§ Texto fornecido
━━━━━━━━━━━━━━━━━━━━━━━━━━━━━━
Desde agosto de 2024, está em vigor a cobrança de 20% de imposto sobre compras internacionais de até US$ 50. A medida mudou hábitos de consumo em Belém e trouxe impactos diferentes para o comércio local.
Em 2025, o governo federal arrecadou R$ 5 bilhões com imposto de importação, mesmo com a queda no número de encomendas internacionais — que passou de 189 milhões para 165 milhões. O aumento na arrecadação é atribuído à formalização das compras por meio do programa Remessa Conforme e à adaptação dos consumidores ao novo custo.
Especialistas avaliam que o consumo em plataformas estrangeiras não acabou, mas ficou mais seletivo. Muitos brasileiros passaram a comprar menos, comparar mais preços e incluir o imposto no cálculo antes de finalizar a compra.
Nas ruas da capital paraense, parte dos consumidores afirma ter reduzido as compras internacionais e priorizado lojas nacionais, principalmente quando a diferença de preço é pequena.
Entre os lojistas, as opiniões são divididas. Entidades do comércio apontam aumento no fluxo de clientes e nas vendas após a implantação da taxa. Já alguns comerciantes afirmam que o impacto foi temporário e que as plataformas digitais seguem competitivas.
A chamada “taxa das blusinhas” reduziu o volume de compras internacionais, elevou a arrecadação federal e provocou ajustes no varejo de Belém, mas os efeitos ainda são desiguais no comércio da cidade.
━━━━━━━━━━━━━━━━━━━━━━━━━━━━━━
§ Material de origem

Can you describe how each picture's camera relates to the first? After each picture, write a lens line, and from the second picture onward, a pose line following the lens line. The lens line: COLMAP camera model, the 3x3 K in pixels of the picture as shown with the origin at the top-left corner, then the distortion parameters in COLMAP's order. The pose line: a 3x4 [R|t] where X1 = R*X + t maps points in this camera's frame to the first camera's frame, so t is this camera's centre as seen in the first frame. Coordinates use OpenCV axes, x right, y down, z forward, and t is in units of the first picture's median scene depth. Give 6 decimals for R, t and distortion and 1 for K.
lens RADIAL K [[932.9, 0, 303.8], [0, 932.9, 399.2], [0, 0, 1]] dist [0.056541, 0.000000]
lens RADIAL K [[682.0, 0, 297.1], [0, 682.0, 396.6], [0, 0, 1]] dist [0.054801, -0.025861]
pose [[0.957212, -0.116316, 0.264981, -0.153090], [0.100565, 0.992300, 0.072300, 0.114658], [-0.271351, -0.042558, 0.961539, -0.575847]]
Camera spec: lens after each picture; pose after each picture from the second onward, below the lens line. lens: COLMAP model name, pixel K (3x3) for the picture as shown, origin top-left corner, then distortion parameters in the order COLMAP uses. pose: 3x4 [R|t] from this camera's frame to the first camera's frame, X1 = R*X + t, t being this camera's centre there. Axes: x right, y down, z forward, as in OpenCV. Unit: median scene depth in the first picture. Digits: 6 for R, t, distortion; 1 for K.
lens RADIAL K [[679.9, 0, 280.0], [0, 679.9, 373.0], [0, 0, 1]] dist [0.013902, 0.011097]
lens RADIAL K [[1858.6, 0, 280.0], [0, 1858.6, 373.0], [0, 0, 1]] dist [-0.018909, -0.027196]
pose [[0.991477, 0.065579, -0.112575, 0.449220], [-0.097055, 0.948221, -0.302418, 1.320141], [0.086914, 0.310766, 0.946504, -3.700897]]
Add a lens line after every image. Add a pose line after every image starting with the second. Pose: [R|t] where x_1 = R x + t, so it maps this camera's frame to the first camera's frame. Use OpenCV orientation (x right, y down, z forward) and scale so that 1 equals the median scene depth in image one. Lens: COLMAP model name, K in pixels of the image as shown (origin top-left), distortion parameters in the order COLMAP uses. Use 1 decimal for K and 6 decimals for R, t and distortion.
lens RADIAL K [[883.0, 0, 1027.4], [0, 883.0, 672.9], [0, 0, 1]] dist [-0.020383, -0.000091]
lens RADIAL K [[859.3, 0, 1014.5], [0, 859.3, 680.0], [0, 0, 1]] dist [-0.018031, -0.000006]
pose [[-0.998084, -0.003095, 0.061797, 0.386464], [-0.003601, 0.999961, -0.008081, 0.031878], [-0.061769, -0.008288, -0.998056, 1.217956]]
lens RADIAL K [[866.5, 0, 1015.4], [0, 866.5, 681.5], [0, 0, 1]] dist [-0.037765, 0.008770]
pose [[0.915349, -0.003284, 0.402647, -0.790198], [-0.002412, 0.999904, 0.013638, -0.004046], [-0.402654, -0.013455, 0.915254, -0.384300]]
━━━━━━━━━━━━━━━━━━━━━━━━━━━━━━
§ Tarefas a cumprir
1/ Responda, com base no texto sobre a taxa das blusinhas:
(a) Desde quando está em vigor a cobrança de 20% sobre compras internacionais de até US$ 50?
(b) Quanto o governo federal arrecadou com imposto de importação em 2025?
(c) Segundo as entidades do comércio, o que aumentou após a implantação da taxa?
2/ Transcreva do texto sobre a taxa das blusinhas o trecho que vai de "Em 2025, o governo" até "ao novo custo.".
Os registros constituem material à parte, independente do texto sobre a taxa das blusinhas.

§ Respostas em ordem
1/
(a) Desde agosto de 2024.
(b) R$ 5 bilhões.
(c) O fluxo de clientes e as vendas.

2/
Em 2025, o governo federal arrecadou R$ 5 bilhões com imposto de importação, mesmo com a queda no número de encomendas internacionais — que passou de 189 milhões para 165 milhões. O aumento na arrecadação é atribuído à formalização das compras por meio do programa Remessa Conforme e à adaptação dos consumidores ao novo custo.